> _PROBLEM TO WORK ON_
Please continue the blog post below on the sustainable procurement study, starting right after its last sentence about Baxter International.

> _PASSAGE PROVIDED_
Over the holidays, a recent study was brought to my attention by Spend Matters Jason Busch (@spendmatters).  The report reminded me of the scene in the movie Jerry McGuire, where the sports agent coaches his client, and he shouts through the phone “Show me the Money!”.  Well, despite late 2010 surveys that suggested that companies may pull back sustainability efforts, I suggest that CFOs read this first before pulling the plug.

PwC, Insead and EcoVadis collaborated recently to construct a quantitative model to link Sustainable Procurement practices and positive economic impact. A link to the white paper download is here. The three companies went about asking the question: “Is Sustainable Procurement a true value creation initiative to be welcomed not only by customers but by shareholders and financial markets as well?” The quantitative model was created by the analysis of the three main drivers and their respective impacts on the company’s annual procurement spend, market cap and revenue. Their impact was then compared to the implementation cost of a Sustainable Procurement program.

Among the reports key findings:

  1. The payback from investing in risk reduction activities in the supply chain targeting the financial impact on “brand value from negative supplier practices (e.g., child labor, creating local pollution);economic cost of supply chain disruptions (e.g., noncompliance with environmental regulation,” etc. is eighty-five times the cost associated with the initial risk reduction investment.
  2. Additional revenue through innovation of eco-friendly products/services, price premium or income from recycling programs yielded a 58 percent payback.

Talk about showing the money!  Geesh, where do I sign up?!

The study found sustainability- driven cost reduction from energy reduction programs for instance, could fund the entire cost of a procurement initiative.  This would allow companies to benefit quickly from both risk management reduction and potential revenue growth opportunities.  The study also found that there were additional ‘value creation’ opportunities that could be realized if procurement departments collaborated more closely with the marketing and R&D departments upstream on the projects. In most cases, this requires a process modification to involve procurement experts in the design of new product and/or services.  Findings in three primary areas were covered in this report (cost reduction, risk reduction and revenue growth).  Key ‘value drivers’ for sustainable procurement and economic indicators are shown in the table below:

Cost Reduction

Reduced Internal Cost: In 2008, water conservation, energy efficiency, green building projects and other eco-friendly initiatives yielded Baxter International Inc. a total of US $11.9 million in environmental income, savings and cost avoidance.

> _DATA SUPPLIED_
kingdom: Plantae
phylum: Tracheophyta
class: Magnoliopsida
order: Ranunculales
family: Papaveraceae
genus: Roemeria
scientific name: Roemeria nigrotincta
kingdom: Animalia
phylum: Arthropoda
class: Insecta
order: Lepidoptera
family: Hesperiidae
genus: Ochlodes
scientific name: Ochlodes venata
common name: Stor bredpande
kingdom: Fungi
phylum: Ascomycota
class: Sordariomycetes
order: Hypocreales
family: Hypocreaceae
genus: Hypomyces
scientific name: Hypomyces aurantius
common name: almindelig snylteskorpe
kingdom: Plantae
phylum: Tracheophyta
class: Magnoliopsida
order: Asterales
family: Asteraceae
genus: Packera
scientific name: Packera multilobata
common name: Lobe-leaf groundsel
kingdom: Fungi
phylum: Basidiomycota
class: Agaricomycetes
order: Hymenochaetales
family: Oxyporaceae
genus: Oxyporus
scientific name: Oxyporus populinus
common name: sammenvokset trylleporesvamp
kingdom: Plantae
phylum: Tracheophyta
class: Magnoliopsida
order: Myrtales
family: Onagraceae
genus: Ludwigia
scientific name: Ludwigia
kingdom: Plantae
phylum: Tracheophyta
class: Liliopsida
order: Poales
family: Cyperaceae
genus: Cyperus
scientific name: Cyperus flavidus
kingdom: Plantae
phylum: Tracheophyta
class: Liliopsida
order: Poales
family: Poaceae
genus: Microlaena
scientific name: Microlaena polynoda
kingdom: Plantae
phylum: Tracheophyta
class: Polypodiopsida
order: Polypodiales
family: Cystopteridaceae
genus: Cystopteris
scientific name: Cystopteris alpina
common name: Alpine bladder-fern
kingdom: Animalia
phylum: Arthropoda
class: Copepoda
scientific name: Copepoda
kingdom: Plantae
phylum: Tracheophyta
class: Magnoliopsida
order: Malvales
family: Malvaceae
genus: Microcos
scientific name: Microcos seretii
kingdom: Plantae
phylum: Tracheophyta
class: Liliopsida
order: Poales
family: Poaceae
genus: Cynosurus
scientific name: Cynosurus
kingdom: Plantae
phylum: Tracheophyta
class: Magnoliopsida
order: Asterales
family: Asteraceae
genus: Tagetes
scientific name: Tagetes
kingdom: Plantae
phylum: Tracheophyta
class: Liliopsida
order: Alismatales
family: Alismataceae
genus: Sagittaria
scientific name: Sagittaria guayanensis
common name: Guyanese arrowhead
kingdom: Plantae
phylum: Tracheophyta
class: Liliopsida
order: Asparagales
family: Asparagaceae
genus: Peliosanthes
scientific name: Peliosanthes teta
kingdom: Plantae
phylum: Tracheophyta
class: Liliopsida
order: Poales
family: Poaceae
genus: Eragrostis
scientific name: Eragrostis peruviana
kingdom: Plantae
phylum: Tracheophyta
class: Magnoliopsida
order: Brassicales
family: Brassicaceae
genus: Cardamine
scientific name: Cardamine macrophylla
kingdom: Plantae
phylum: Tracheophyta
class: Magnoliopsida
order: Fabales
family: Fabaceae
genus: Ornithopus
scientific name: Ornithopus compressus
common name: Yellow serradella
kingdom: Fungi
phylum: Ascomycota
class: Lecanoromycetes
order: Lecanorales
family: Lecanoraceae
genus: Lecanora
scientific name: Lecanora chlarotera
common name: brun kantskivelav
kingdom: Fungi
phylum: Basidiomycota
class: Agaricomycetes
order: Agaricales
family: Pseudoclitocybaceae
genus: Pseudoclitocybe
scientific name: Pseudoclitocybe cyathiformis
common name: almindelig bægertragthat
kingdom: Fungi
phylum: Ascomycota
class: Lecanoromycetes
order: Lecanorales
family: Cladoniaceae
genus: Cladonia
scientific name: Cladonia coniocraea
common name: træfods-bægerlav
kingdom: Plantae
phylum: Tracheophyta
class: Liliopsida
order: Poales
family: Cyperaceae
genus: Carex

> _RESPONSE TO THIS EXERCISE_
Reduced Specifications- In 2007, Wal-Mart launched “CO2Scorecard” aimed at saving 0.6 million tons of CO2 and US $3.4 billion in costs through reduced packaging content.

Reduced Compliance Costs– The Waste Electrical and Electronic Equipment(WEEE) and Packaging taxes in the European Union paid by producers are essentially calculated based on weight and product category. However eco-design criteria are being taken into account in the calculation of these taxes (e.g., use of recycled raw materials in packaging). Cost reduction can be achieved through lighter and eco-designed products.

The study found that cost reductions per project represent on average 0.05% of the company’s total revenue, ranging from 0.005% to 0.36%- a small price to pay for conformity and enhance product revenue gains.  However, these cost reductions yielded a six times over payback for sustainable procurement initiatives.

Risk Reduction

Bad Barbie- In 2007, Mattel experienced a major crisis when a supplier used lead-contaminated paint on Mattel’s toys in addition to creating safety hazards with lead based magnets.  This fiasco caused the company to recall about 20 million products at a cost of over US $100 million. Stock price dropped 18 percent.    A big lesson learned was that Mattel’s brand reputation was significantly affected by events involving safety, environmental or social issues with poor supplier oversight and risk management. These events have also led to significant direct costs (recall of products, financial penalties) and/or indirect costs (decrease in market share, sales and market cap, product boycotts) for these companies.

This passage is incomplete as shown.